Over four years they targeted 104 of those stars, finding the 26 debris disks they could solve (i.e. the disks were large enough to appear as more than just a dot on their detector) and three more that they classified as protoplanetary disks : Younger discs that haven’t had enough time to really get the planetary formation process going.
These observations are hard, so astronomers really took advantage of everything they could. First, they used the Gemini South telescope, an 8-meter-long monster in Chile, where conditions are excellent, with stable skies and good visibility. The camera they used, the Gemini Planet Imager, has a coronagraph, a small metal disc that blocks starlight, which can be millions of times brighter than faint discs.
They also observed in polarized light, where all the waves in the light are aligned in the same way. This happens when light bounces off objects like dust grains, for example by filtering United NationsPolarized light from the star reduces glare, greatly increasing contrast (polarized sunglasses work similarly; light reflecting off glass is polarized and blocked by glasses, reducing glare) .
This causes some strange problems; light becomes more polarized if it is scattered forward, that is, if the light source is behind it from your point of view. So, for example, looking at the disk around HR 4796, a star 240 light-years away, it appears there is only half a disk! Actually, the disc (more like a ring in this case) turns around, but the back is not as polarized and is more difficult to detect with this method. They’ll forgive you if you think it looks like Praxis from Star Trek VI.
Another advantage of this survey is that all the disks are seen using the same equipment in the same way, which facilitates the comparison between them. On top of that, many of these stars were born together from the same gas cloud, making their ages and distances similar, making it even easier to compare them. This makes the survey the largest collection of resolved discs to date.

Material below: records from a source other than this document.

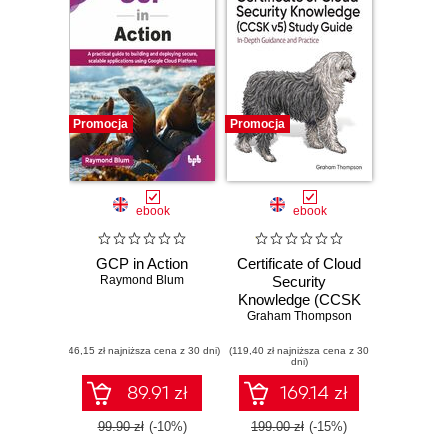
Promocja
Promocja
ebook
ebook
GCP in Action
Certificate of Cloud
Raymond Blum
Security
Knowledge (CCSK
v5) Study Guide.
Graham Thompson
In-Depth Guidance
(46,15 zł najniższa cena z 30 dni)
(119,40 zł najniższa cena z 30
and Practice
dni)
89.91 zł
169.14 zł
99.90 zł
(-10%)
199.00 zł
(-15%)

All but one disk appears to have a dust shortage closer to the star. That is not surprising; Over time, the fierce light from the young star expels small grains of dust. That makes these objects more like rings than discs. In general, planets are believed to tend to form closer to their stars than the inner edge of these rings, so even measuring the size of the ring helps us understand planetary formation.
There is something undeniably provocative about these images. They are beautiful, no doubt, but if you saw them without knowing what they are, they will only interest you.
But when you know what you’re looking at – dust rings billions of miles away through young stars surrounding billions of miles away – they start to have a real impact on your brain. And then discover that these are objects that can be studied, analyzed in terms of composition, mass and temperature, understanding that we are witnessing planets being born before our eyes, well. It is then that his real and wonderful nature really reveals itself.